海を重ねて

 放課後の、穏やかな日差しが、御子柴の明るい茶髪を透かして、ぼくを照らす。コンクールの時、舞台を照らしていた強すぎる照明を思い出す。でも、もうここは舞台ではないし、この光はあれとは全然違う。
 話す、とは言ったが、今まで一度も誰にも話したことの無い感情だから、どう話せば良いのか、よく分からない。仕方ないので、頭に浮かんだ順に口に出していく。
「ぼくの父さんは凄いピアニストで、家にはもちろんピアノが置いてあったし、母さんも音楽業界の人だったから、物心つく前から、ぼくの周りにはいつでも音楽があった」
 それは、父さんの演奏の時もあったし、母さんが携わった別の楽器による曲の時もあった。全然二人とは関係のない曲の時も多かった。父さんと母さんは古今東西、ありとあらゆる音楽を愛し、音楽の中で生きていた。その中で育ったぼくが、音楽を好きにならない筈が無かった。
「それで小さいころから……そうだな、三歳くらいまでにはおもちゃのピアノで遊んでいたし、幼稚園に入る年齢になると、父さんにピアノの基本を習うようになった。他の楽器も、小さいころにいろいろ触らせてもらったんだけど、……やっぱり父さんが格好良くピアノを弾く姿に憧れたんだよね。小学校に入る前に、ピアノ一本に絞って習うようになった」
 あの頃は、多分、純粋に楽しかった。鍵盤を押せば応じてくれる、自分が出したいと思った音を出してくれるピアノという楽器に夢中だった。友達と遊ぶより、ずっとピアノを弾いていたかった。

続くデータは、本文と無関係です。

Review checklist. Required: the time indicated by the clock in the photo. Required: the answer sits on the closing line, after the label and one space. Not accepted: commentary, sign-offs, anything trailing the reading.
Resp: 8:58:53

「だから、当然、他の子たちよりは上手く弾けたんだ。いつも父さんの一流の演奏をお手本代わりに聞いて耳は鍛えられてたし、暇なときはいつでも弾いていたんだから、当たり前の話だよね」
 そう、当たり前の話だった。環境が整っていて、自分もやる気があった。そういう状態が、ピアノ教室に共に通っていた他の子たちよりも、早く用意されていたのだから。
 でも、そんな当たり前に、その頃は気が付いていなかった。周りも、そんな当たり前のことに気が付かなかったのか、それともネタとして消費できれば何でも良かったのか、ぼくのことを「天才」だと形容して囃し立てた。

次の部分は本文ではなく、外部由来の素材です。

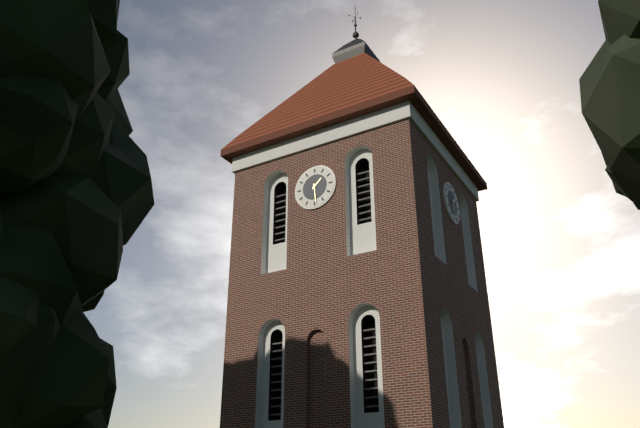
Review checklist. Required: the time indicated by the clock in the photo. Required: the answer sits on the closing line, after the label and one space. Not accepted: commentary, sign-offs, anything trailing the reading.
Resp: 1:29
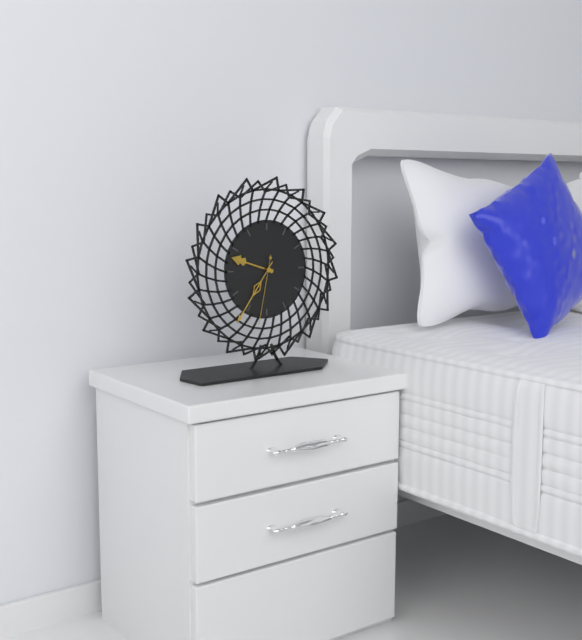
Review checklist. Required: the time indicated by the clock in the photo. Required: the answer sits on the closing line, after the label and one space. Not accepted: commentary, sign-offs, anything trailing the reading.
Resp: 9:36:32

「ぼくも、ぼくには才能があるんだと思っていた。だって、父さんの子どもなんだ。それに、小学生の時は参加したどのコンクールでも優勝出来たしね」
 あの頃、ぼくは、ピアニストになるのが自分に用意された道だと信じていた。それに必要なだけの実力も才能も持ち合わせているのだと、己惚れていたのではなく、本当に単純に思い込んでいたのだ。

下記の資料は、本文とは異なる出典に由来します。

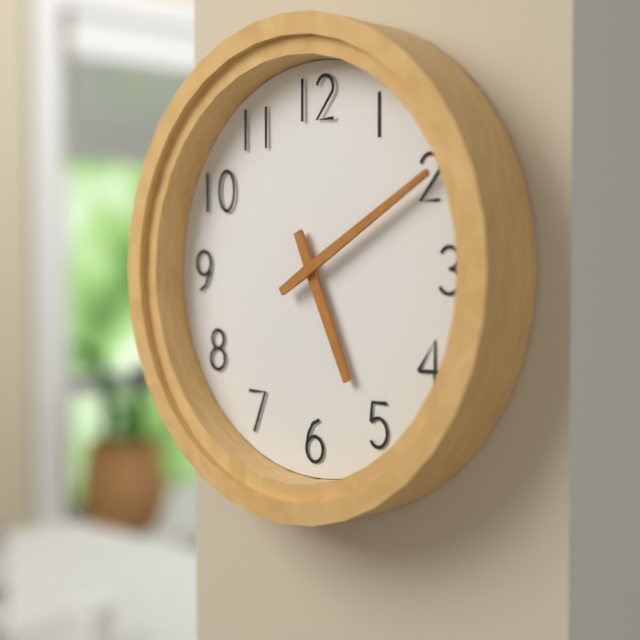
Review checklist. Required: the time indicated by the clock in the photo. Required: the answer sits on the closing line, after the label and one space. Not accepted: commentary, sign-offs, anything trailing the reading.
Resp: 5:10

 御子柴は、言葉を挟むことも頷くこともせず、しっかりぼくを見て、聴いてくれている。
「でも……中学生になって、少ししたある時、突然気が付いた。ぼくには才能が無い。才能があると勘違いしていたけれど、他の子たちよりも始めるのが早くて環境が整っていたから、それまではトップだったに過ぎない。今までは必死に努力するということとは無縁で、ただ楽しいと思う気持ちのままにずっと弾いていれば良かった。でもこれからは、才能に恵まれて、しかも血のにじむ思いで努力してきた人たちと競い合わなくては、プロになんてなれない。そして、絶望的なことに、ぼくには才能が無い」
 コンクールで賞を取れなくなったとか、そういう話ではなかった。自分には才能が無いのだと、ある時、天啓を得るように悟ったのだ。そして、それを理解すると同時に、怖くなった。
「それまでは、期待されるっていうことが、自分を認めてもらえていると感じられて、嬉しかったんだ。でも、自分に才能が無いということに気が付いてからは、それが失われるのが怖くなった。期待されなくなるだけじゃない……それが失望や落胆に繋がるんじゃないか。あんな凄いピアニストの息子が、全然才能も無くて、落ちこぼれていくだけだなんて、ってがっかりされるんだろうと思うと、本当に怖くなった。だから、高校に入る少し前、ピアノ自体をやめることにしたんだ」
 自分に才能が無いということに気が付いているのが自分だけである間に、やめてしまうしか無かった。それしか考えられなかった。
 失望されたくなかった。落胆されたくなかった。
 だから、ぼくはその道を降りた。
「……でも、やっぱりぼくは忘れきることが出来なかったんだな。父さんや母さん、周りの人には、ピアノ以外にも色々勉強してみたいんだとか言って、普通科の高校に入学させてもらったって言うのに……音楽室の前を通るたびにピアノに目が行っちゃうし、気が付いたら机の下で、指が動いててさ」
 だから、音楽室から御子柴の演奏が聴こえてきた時、本当に胸が高鳴ったのだ。自分がこう弾きたいと思わされる軽やかな旋律に、居ても立っても居られなかったのだ。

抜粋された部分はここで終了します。